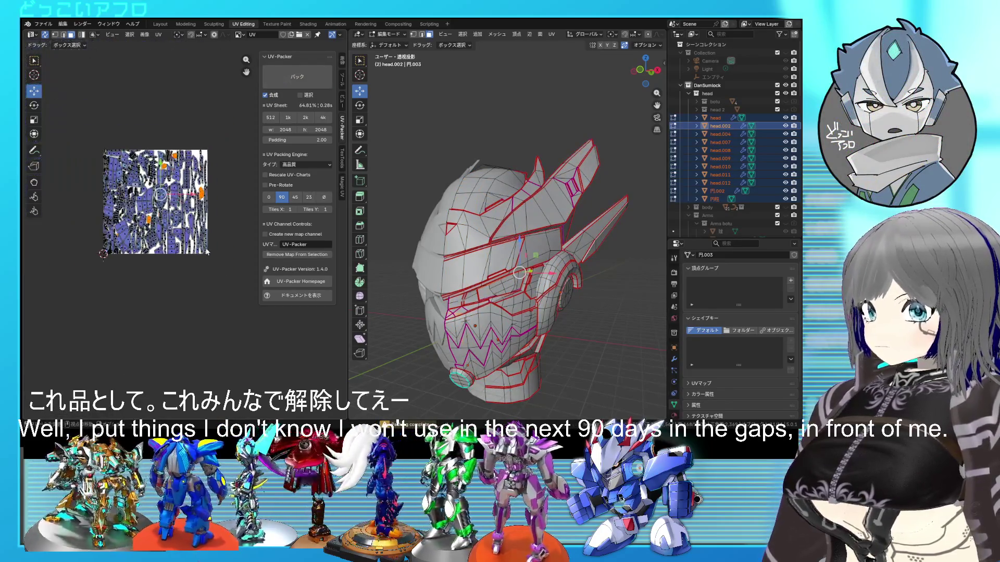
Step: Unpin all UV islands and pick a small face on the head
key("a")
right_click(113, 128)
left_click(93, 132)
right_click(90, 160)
...
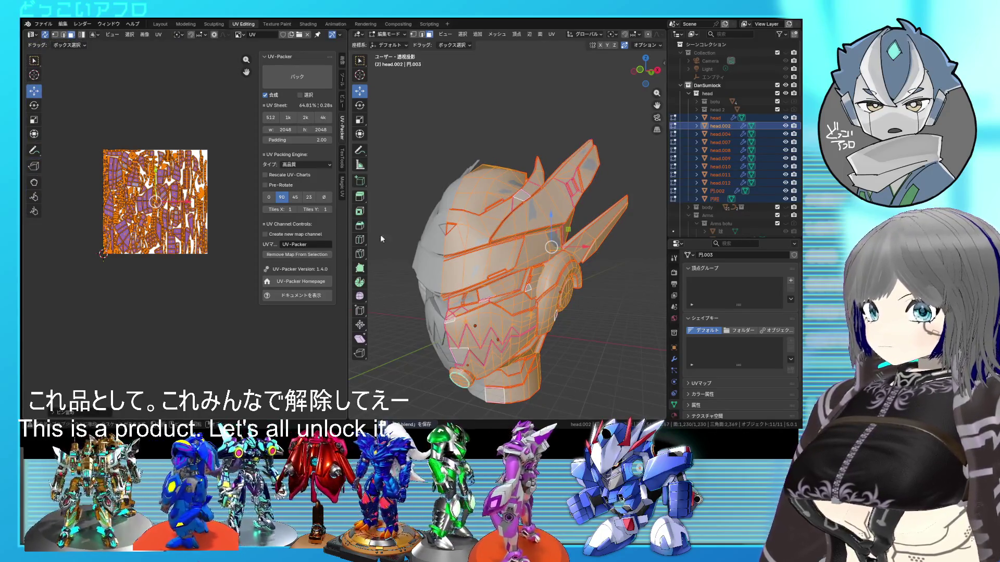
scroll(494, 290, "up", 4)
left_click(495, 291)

TASK PROMPT. Retype exactly, and only, the lines above from the one where "right_click(113, 128)" occurs up to and including the one where "right_click(90, 160)" occurs.

RESULT BELOW.
right_click(113, 128)
left_click(93, 132)
right_click(90, 160)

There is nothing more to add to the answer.